■ INPUT:
* * * * * * *

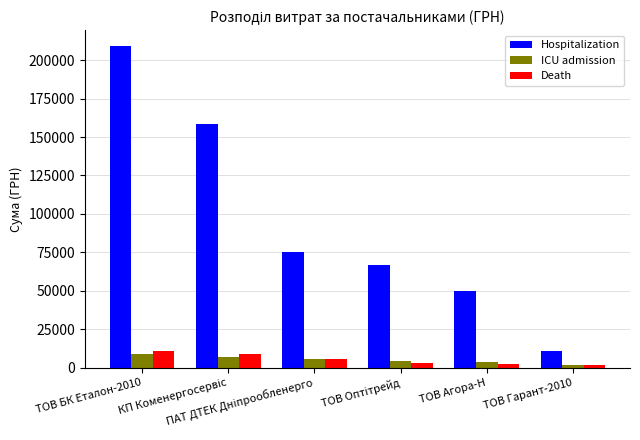

Which series has the largest total across all categories?

Hospitalization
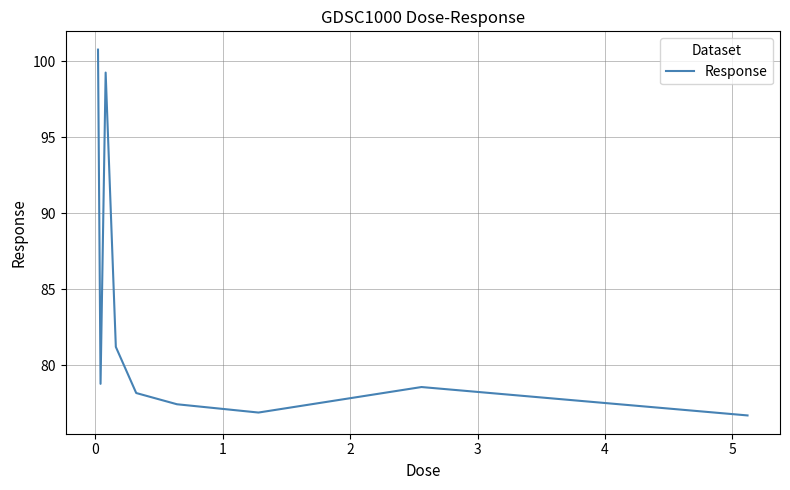

What is the difference between the maximum and minimum values?

24.1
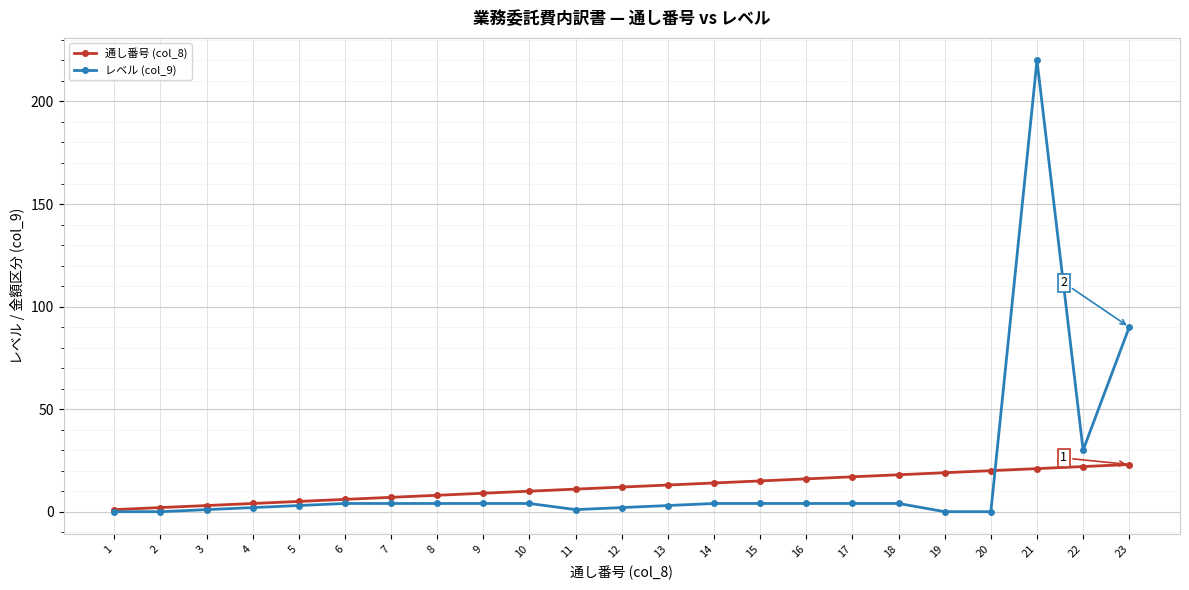

Is the value of 通し番号 (col_8) at 21 greater than the value of レベル (col_9) at 17?

Yes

* * * * * * *

■ WHAT THIS TASK INVOLVES:
Begin at the line that contains "What is the" and continue through the last of the lines above. Copy those lines with "difference" swapped for "gap" and everything else unchanged, leaving out the pictures.

■ REPLY:
What is the gap between the maximum and minimum values?

24.1

Is the value of 通し番号 (col_8) at 21 greater than the value of レベル (col_9) at 17?

Yes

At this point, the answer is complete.